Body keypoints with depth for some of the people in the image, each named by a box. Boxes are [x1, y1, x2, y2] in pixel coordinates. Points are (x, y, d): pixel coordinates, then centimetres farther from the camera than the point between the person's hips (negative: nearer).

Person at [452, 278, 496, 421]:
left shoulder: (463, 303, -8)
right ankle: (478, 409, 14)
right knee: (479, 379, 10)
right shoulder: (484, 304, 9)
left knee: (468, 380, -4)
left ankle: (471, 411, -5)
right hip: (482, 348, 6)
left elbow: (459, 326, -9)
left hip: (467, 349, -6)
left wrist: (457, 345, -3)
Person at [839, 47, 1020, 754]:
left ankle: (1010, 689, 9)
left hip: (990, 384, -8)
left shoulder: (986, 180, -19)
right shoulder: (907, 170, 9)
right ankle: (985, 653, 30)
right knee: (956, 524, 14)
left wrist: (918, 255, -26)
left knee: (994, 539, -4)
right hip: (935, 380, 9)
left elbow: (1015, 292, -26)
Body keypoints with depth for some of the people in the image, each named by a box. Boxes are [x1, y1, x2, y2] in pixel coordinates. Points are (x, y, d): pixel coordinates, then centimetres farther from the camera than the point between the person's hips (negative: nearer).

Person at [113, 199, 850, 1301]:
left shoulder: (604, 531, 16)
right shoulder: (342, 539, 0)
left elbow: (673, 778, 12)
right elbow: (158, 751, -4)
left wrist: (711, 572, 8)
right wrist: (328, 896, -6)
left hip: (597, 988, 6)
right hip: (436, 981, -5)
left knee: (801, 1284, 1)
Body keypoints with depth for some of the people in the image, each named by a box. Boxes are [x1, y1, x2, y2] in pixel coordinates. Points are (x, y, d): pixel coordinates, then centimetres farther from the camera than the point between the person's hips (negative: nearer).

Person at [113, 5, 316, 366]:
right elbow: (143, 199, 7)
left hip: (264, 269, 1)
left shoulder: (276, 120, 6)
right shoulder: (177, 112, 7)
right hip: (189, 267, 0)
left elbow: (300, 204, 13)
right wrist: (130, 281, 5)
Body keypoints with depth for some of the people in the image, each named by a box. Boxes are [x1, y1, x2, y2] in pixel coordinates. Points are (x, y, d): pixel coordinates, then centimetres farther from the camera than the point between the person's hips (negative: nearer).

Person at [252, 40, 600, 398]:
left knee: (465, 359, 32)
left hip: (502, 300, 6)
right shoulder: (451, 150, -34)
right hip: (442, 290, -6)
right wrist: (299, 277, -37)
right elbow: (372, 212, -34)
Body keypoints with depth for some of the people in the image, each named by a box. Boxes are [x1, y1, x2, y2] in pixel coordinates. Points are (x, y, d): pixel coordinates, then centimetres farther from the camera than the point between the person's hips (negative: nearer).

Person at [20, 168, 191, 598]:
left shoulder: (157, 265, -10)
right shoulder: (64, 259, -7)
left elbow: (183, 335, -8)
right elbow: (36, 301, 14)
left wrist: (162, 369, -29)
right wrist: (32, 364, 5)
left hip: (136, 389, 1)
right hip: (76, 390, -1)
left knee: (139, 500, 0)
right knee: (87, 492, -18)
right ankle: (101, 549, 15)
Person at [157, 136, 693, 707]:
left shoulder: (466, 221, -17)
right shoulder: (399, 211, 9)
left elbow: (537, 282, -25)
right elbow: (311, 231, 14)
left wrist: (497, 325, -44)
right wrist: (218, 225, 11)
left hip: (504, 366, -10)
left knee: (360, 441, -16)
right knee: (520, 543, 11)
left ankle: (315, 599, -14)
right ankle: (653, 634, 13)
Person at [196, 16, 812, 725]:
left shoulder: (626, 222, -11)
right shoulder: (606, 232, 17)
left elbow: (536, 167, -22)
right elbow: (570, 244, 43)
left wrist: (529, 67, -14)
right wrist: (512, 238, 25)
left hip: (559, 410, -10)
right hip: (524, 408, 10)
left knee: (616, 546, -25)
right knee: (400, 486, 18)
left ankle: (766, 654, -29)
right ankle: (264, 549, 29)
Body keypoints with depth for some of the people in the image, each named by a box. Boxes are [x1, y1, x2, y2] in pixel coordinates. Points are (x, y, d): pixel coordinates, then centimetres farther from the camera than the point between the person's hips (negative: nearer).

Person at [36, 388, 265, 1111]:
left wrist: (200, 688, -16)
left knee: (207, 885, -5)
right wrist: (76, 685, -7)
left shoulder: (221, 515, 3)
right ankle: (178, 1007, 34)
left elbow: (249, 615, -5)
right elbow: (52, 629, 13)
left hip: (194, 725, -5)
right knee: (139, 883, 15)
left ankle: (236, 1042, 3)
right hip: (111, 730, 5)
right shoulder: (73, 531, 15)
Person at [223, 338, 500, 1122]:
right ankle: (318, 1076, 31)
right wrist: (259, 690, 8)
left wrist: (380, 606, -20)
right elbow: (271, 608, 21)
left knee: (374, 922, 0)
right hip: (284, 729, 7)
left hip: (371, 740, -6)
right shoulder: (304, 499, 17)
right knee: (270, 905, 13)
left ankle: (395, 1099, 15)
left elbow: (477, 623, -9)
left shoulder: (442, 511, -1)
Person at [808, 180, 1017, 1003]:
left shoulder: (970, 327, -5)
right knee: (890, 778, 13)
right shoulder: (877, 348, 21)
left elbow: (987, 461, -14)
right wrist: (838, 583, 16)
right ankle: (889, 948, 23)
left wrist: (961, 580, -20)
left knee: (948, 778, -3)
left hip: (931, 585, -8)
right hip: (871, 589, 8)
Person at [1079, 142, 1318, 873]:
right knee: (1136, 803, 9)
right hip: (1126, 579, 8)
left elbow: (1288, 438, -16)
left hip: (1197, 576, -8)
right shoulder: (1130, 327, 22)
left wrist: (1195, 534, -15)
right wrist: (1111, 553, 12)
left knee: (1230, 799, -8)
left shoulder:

WHAT IS BEING ASKED: In the listing above, the lines from the one containing "left wrist: (961, 580, -20)" through the last line are to be returned exactly.

ANSWER TO THIS PROBLEM:
left wrist: (961, 580, -20)
left knee: (948, 778, -3)
left hip: (931, 585, -8)
right hip: (871, 589, 8)
Person at [1079, 142, 1318, 873]:
right knee: (1136, 803, 9)
right hip: (1126, 579, 8)
left elbow: (1288, 438, -16)
left hip: (1197, 576, -8)
right shoulder: (1130, 327, 22)
left wrist: (1195, 534, -15)
right wrist: (1111, 553, 12)
left knee: (1230, 799, -8)
left shoulder:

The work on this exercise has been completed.